The sheer range of the magnetic forces that bind this judge with Mr Wike’s interests are well beyond the ordinary laws of both physics and judicial administration. Those forces were on full advertisement in the judgment on the Samuel Amatonjie case. First, the judge held that he did not have jurisdiction over the subject matter. Next, he held that Mr Amatonjie lacked the standing to bring the case anyway. Indeed, the judge held that the case was so void that “the originating process ought not to have been accepted for filing, let alone wasting the precious time of the court.”

The case ought to have ended there. But the judge would not be assuaged, and his judgment, enthusiastically supported with the authority of Wikipedia, swiftly descended into farce.

Turning to the requirement for the National Assembly to approve emergency rule by a joint resolution of two-thirds majority, James Omotosho ruled that “nowhere in section 305 of the Constitution is there any specific method” for reaching this resolution and, therefore, “if the National Assembly in their discretion decide to use voice votes in approving the proclamation, they are within their constitutional powers to do the same.” This must be a unique Omotosho version of the Constitution.
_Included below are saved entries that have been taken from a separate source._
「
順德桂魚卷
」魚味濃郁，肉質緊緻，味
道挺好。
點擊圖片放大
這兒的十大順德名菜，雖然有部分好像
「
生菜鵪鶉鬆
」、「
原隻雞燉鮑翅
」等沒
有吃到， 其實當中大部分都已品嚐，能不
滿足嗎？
Having held that he lacked jurisdiction and the claimant lacked standing to bring the case, James Omotosho, however, “dismissed” the case. But he reserved his best for last, rounding off with an audacious act of judicial malpractice by imposing costs of Nine Million Naira on the Plaintiff in favour of Respondents, each of whom was sued in institutional capacity.

The only thing more bizarre than the jurisprudence or the orders that emanate from the court of James Omotosho is the predictability with which all cases affecting the political interests of Mr Wike at the Federal High Court improbably end up on his docket. That is a matter of à la carte law, which can only be explained by the troika of Mr Wike, his favourite judge, and the current Chief Judge of the Federal High Court.

Some 190 years ago, when he wrote the classic, Democracy in America, Alexis de Tocqueville devoted a chapter to “judicial power”, which he described as “a political power of the first order.” In the Court of James Omotosho, de Tocqueville finds his proof and the falsification of his thesis. The ends may be political, but can that also be said of the means by which they are procured?